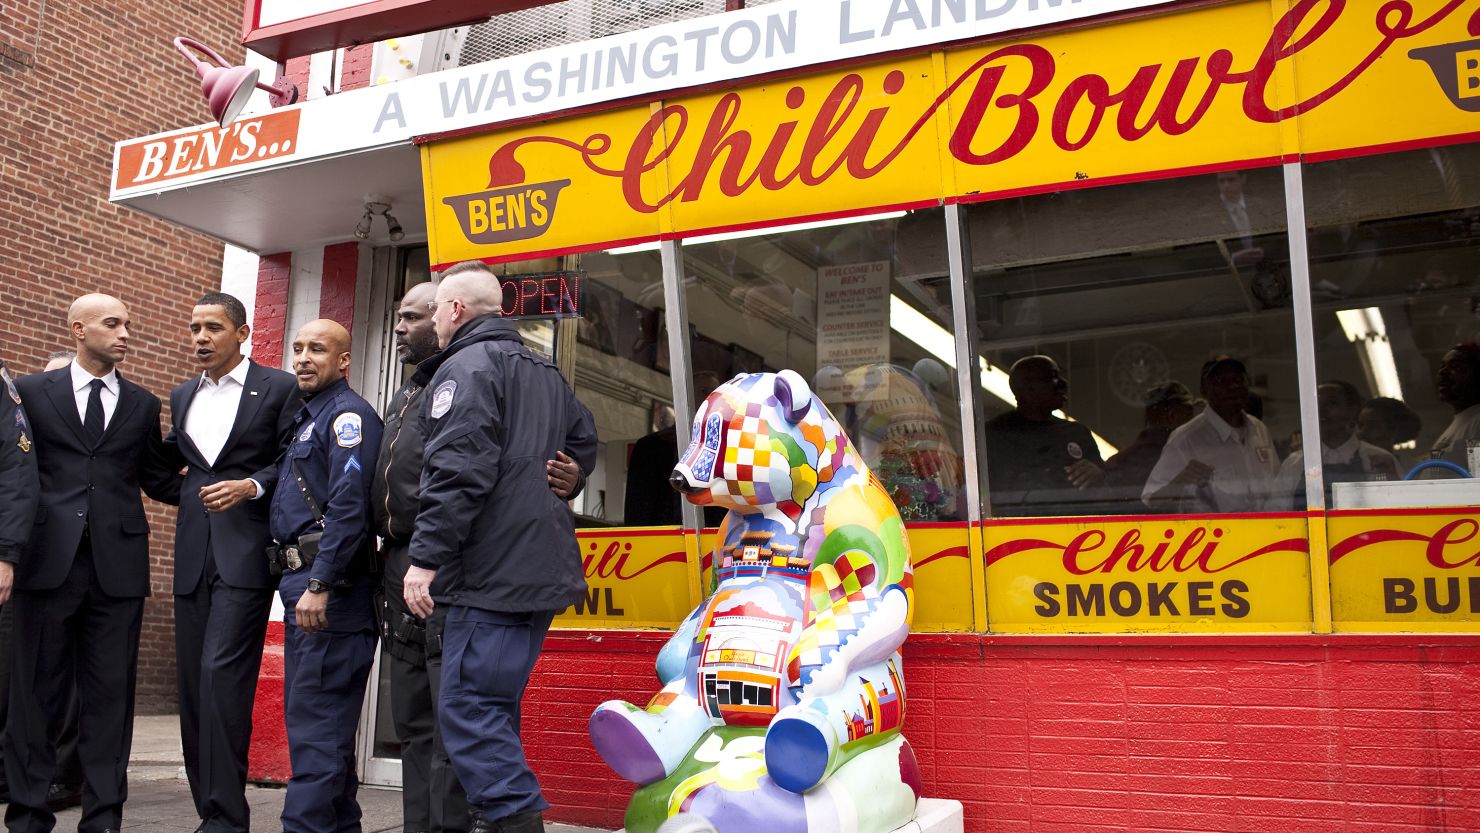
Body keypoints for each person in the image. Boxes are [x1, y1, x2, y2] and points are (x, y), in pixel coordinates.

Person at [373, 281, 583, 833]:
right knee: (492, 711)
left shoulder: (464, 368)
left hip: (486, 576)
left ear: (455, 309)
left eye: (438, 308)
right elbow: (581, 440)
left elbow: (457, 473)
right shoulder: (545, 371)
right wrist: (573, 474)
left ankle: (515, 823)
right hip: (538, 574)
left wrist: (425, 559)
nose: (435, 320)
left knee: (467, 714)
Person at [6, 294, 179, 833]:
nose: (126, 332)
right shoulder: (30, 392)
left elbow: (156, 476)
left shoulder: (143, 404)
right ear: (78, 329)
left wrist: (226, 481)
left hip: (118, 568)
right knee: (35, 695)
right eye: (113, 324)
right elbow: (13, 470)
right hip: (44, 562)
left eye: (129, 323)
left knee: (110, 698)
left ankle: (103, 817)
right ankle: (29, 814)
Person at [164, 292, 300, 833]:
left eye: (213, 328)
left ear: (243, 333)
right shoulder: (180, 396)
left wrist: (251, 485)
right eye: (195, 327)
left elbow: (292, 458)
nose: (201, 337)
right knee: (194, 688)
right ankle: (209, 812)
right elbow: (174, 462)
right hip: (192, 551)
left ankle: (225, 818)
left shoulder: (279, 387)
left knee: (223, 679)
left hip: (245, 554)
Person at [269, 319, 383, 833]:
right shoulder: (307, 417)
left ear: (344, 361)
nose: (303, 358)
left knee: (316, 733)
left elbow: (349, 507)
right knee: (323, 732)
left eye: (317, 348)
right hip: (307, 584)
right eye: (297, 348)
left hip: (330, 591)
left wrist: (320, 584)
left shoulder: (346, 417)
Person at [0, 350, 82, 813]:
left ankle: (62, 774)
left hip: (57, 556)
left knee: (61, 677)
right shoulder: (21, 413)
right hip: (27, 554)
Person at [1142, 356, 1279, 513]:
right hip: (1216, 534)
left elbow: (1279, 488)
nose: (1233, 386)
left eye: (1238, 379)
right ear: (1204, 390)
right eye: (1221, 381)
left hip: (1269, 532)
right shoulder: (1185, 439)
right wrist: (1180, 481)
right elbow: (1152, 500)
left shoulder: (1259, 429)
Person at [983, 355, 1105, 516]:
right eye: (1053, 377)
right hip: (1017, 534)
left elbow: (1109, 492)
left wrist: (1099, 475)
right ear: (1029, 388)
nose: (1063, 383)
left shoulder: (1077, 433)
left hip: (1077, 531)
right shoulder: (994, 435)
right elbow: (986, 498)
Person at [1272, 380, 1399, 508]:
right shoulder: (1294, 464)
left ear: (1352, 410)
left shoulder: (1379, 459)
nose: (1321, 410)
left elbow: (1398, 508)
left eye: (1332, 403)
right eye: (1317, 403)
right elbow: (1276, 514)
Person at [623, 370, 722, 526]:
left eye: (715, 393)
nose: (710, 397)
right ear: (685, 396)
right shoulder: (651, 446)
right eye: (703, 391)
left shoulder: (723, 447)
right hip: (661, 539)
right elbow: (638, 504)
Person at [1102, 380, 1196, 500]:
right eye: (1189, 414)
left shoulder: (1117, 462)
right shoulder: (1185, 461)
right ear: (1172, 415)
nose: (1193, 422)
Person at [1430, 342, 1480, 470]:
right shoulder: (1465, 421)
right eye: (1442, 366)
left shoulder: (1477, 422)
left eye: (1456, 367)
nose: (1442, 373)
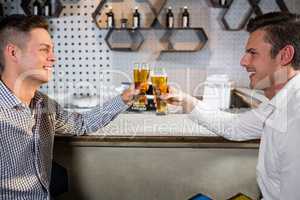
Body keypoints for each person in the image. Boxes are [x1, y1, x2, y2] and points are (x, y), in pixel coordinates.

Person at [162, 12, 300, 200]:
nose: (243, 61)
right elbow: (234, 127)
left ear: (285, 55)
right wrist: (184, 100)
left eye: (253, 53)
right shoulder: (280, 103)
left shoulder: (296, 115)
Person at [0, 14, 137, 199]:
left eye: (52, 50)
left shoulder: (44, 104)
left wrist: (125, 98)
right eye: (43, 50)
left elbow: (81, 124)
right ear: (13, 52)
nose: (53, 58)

==============================

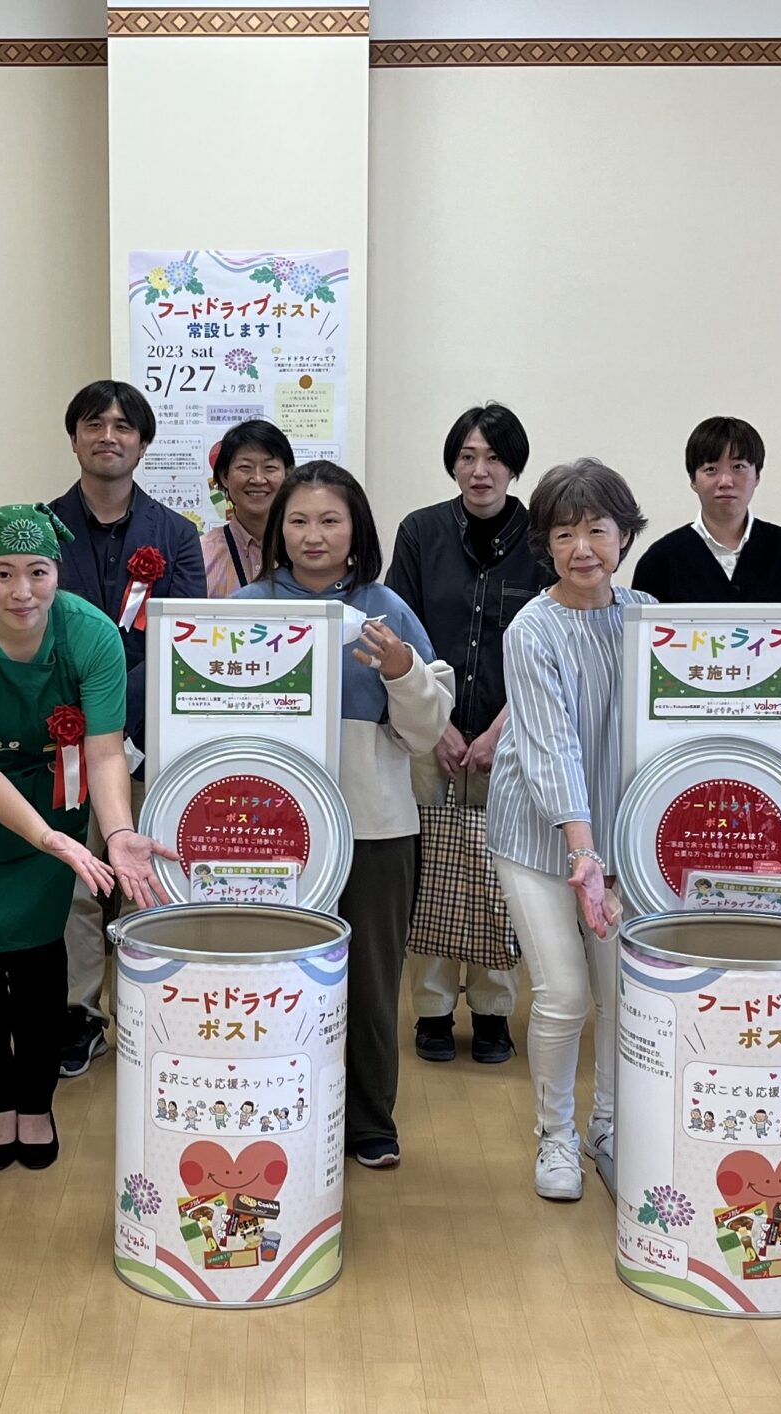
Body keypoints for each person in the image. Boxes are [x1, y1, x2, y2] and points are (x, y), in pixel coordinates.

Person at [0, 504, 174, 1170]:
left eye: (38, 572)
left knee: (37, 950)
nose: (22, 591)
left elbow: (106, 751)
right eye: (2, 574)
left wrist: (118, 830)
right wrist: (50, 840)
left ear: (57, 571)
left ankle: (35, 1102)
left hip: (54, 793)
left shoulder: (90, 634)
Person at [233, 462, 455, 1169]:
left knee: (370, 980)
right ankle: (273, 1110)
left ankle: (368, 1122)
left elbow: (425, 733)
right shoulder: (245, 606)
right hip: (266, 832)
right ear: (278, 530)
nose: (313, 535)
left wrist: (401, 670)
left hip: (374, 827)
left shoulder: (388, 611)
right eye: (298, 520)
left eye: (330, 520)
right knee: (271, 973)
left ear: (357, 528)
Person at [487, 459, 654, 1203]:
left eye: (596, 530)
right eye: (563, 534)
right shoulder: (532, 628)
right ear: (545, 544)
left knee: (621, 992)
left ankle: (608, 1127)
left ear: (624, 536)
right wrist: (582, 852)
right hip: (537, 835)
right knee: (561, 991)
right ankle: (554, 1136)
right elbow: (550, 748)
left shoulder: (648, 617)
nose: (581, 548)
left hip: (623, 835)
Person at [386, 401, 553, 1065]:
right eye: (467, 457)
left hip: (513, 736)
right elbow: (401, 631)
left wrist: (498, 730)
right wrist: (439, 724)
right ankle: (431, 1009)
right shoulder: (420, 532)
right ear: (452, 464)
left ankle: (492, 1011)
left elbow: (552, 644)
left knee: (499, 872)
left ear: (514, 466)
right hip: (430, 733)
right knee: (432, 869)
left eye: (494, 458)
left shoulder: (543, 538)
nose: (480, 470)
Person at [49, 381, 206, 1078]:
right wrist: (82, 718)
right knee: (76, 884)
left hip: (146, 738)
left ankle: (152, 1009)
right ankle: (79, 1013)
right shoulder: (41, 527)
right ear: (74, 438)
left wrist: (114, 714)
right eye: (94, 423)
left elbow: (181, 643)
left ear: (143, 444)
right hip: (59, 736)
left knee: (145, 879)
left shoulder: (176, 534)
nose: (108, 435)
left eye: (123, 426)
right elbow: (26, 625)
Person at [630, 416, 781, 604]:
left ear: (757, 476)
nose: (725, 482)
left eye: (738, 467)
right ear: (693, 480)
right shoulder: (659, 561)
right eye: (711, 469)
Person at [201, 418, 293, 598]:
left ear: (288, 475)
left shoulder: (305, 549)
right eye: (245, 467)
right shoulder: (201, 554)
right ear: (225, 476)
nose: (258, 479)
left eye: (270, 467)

==============================

_Task directions_: Retype word for word everything in the listing above from the line that holds "right ankle: (431, 1009)" down to the line that holds "left eye: (123, 426)". Keep both end lines and leave out the rest.

_Task solution_:
right ankle: (431, 1009)
right shoulder: (420, 532)
right ear: (452, 464)
left ankle: (492, 1011)
left elbow: (552, 644)
left knee: (499, 872)
left ear: (514, 466)
right hip: (430, 733)
right knee: (432, 869)
left eye: (494, 458)
left shoulder: (543, 538)
nose: (480, 470)
Person at [49, 381, 206, 1078]:
right wrist: (82, 718)
right knee: (76, 884)
left hip: (146, 738)
left ankle: (152, 1009)
right ankle: (79, 1013)
right shoulder: (41, 527)
right ear: (74, 438)
left wrist: (114, 714)
right eye: (94, 423)
left elbow: (181, 643)
left ear: (143, 444)
right hip: (59, 736)
left knee: (145, 879)
left shoulder: (176, 534)
nose: (108, 435)
left eye: (123, 426)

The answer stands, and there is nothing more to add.